Twenty years later, she returned to the region in search of the Nanaï, Ultchi, and Nivkh families she had met on her previous trips. She wanted to bear witness to the passage of time on these families photographed at the time, but also to the changes that had taken place on a larger scale in these populations.
This current and intimate portrait of the native peoples of Amur allows us to redefine the contours of a territory that bears the traces of its history: the conquest of the East through the arrival of the Cossacks and the Russian settlement over the centuries.
Like the Amur River, Claudine Doury’s images constitute a set of layers, historical, temporal and physical. In an approach that is both artistic and documentary, her photography is a tangible form of the idea of loss, but also of what remains.
Claudine Doury is the 2017 winner of the Prize Marc Ladreit de Lacharrière – Académie des Beaux-arts for her project “A Siberian Odyssey,” which made possible the realization of this work.
Exhibition at Rencontres
Amur
French photographer, member of Agence VU’, represented by In Camera gallery, Claudine Doury lives and works mainly in Paris.
After studying journalism, she worked as a photo editor for Agence Gamma in Paris, for Contact Press agency in New York, and then for the French newspaper Libération.
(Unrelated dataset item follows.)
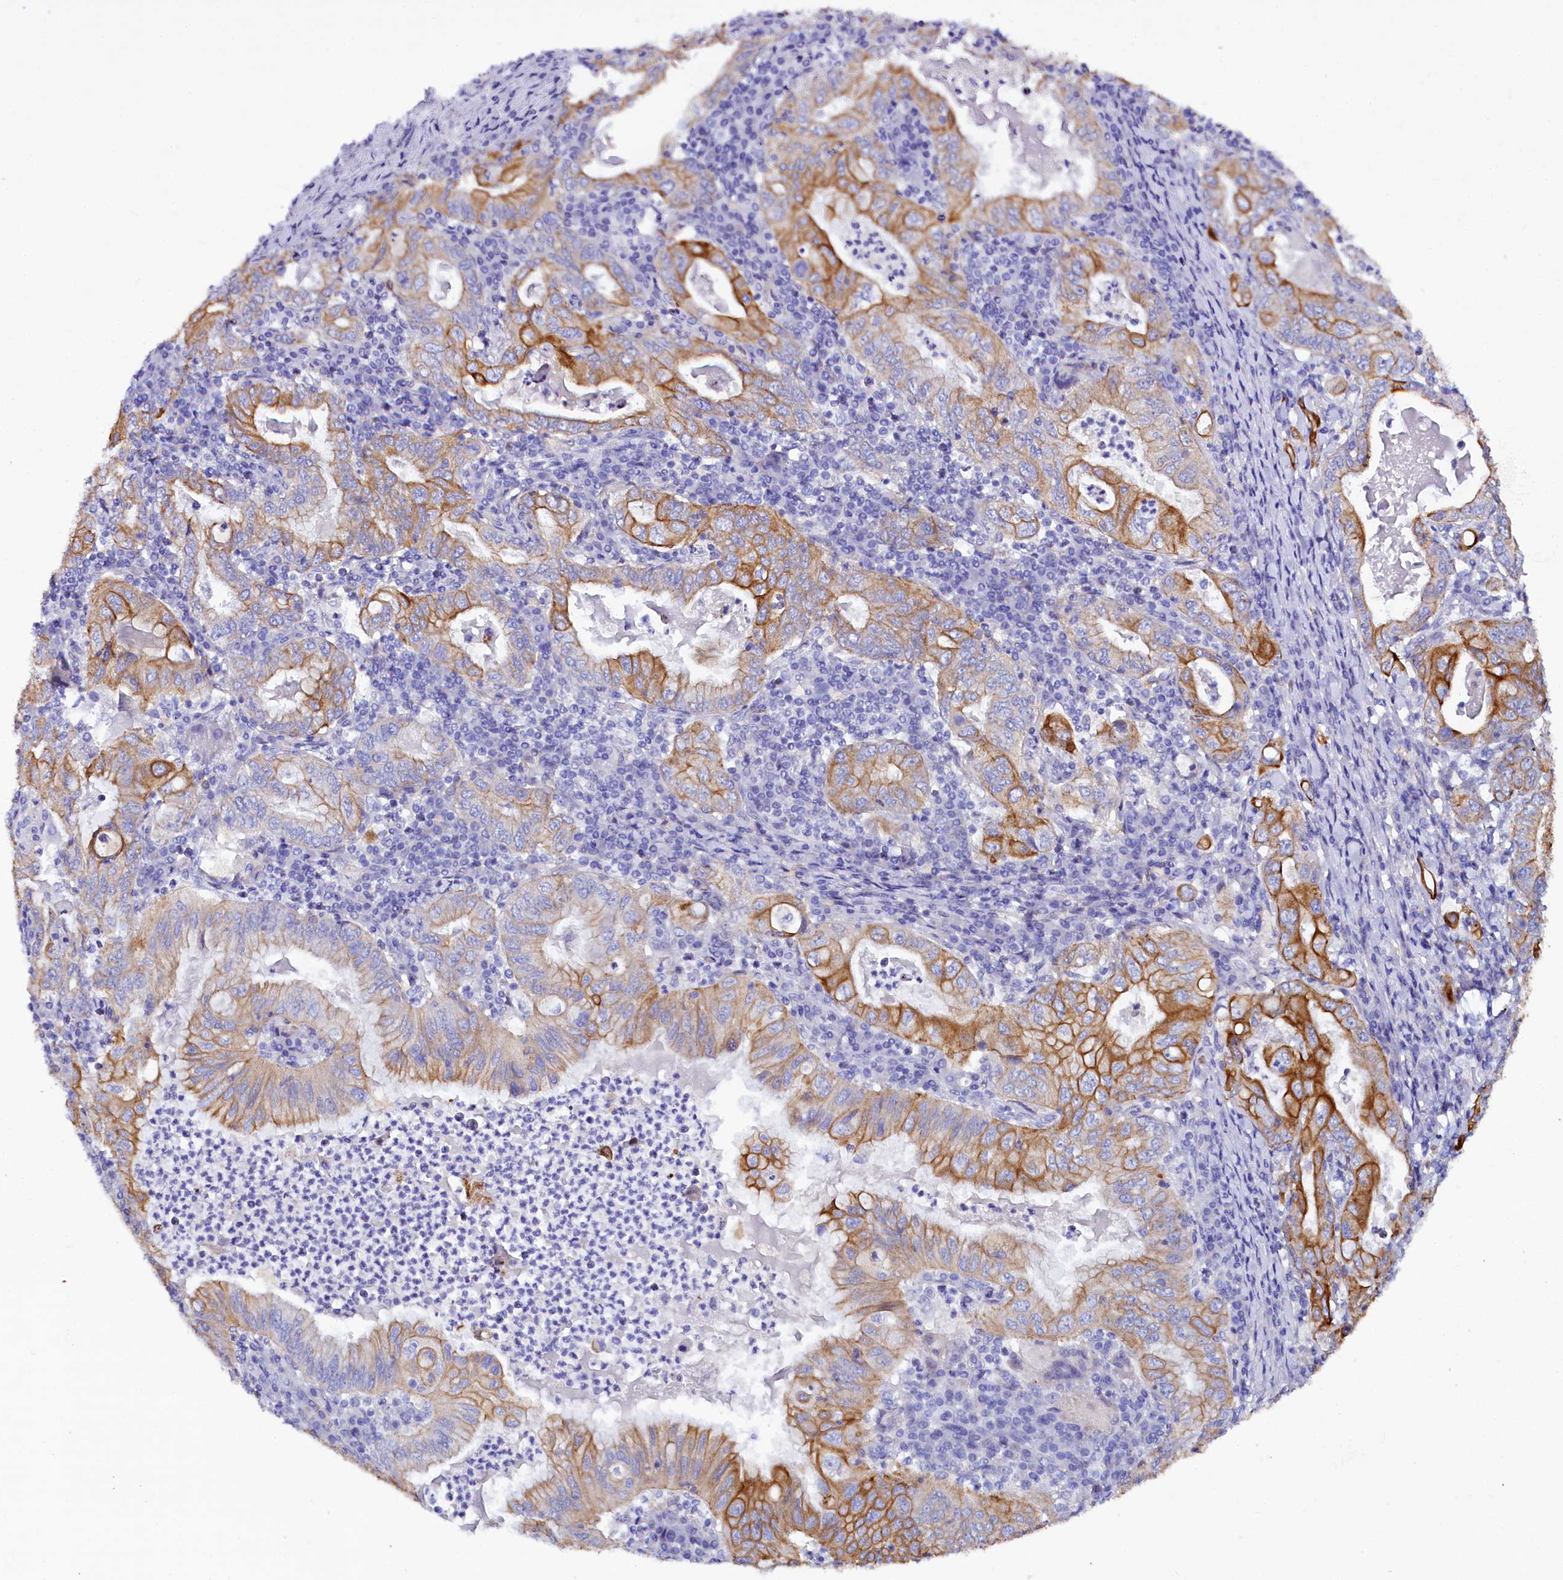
{"staining": {"intensity": "moderate", "quantity": ">75%", "location": "cytoplasmic/membranous"}, "tissue": "stomach cancer", "cell_type": "Tumor cells", "image_type": "cancer", "snomed": [{"axis": "morphology", "description": "Normal tissue, NOS"}, {"axis": "morphology", "description": "Adenocarcinoma, NOS"}, {"axis": "topography", "description": "Esophagus"}, {"axis": "topography", "description": "Stomach, upper"}, {"axis": "topography", "description": "Peripheral nerve tissue"}], "caption": "Brown immunohistochemical staining in human stomach cancer demonstrates moderate cytoplasmic/membranous expression in about >75% of tumor cells. The protein is stained brown, and the nuclei are stained in blue (DAB IHC with brightfield microscopy, high magnification).", "gene": "FAAP20", "patient": {"sex": "male", "age": 62}}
She became a photographer in 1989 and joined Agence VU’ shortly afterwards.
Her work addresses the notions of memory, transition and passage, especially around adolescence and travel, which are central themes of her work.
In 1999, she received the Leica Oscar Barnack Prize and a World Press Award for her work on the Peoples of Siberia, which led to the publication of her first monograph by Le Seuil.
In 2004, her second book, Artek, un été en Crimée, was published by Editions de la Martinière, and she received the Niépce Prize for her body of work.
She then published Loulan Beauty (2007); Sasha (2011), a work on the end of childhood; and L’homme nouveau (2017), a series that questions male identity.
In 2017 she was awarded a national commission on French youth from the Ministry of Culture and Communication, and the same year received the Marc Ladreit de Lacharrière Prize – Académie des Beaux-Arts to carry out her project Une odyssée sibérienne in 2018.
Her work is regularly exhibited in France and abroad, notably at Parc de La Villette, (Paris), the Rencontres d’Arles, Paris Photo, the Pavillon Carré de Baudouin (Paris), and the Villa Perochon (Niort). Her photographs appear in prestigious private and public collections, among which the Bibliothèque nationale de France, the Fonds National d’Art Contemporain, artothèques of la Rochelle and of la Roche-sur-Yon, the Musée de l’Elysée in Lausanne (Switzerland), the Fonds d’Art Contemporain in Meyrin (Switzerland), the Museu da Imagem in Braga (Portugal), Leica Camera, and Agnès B’s collections.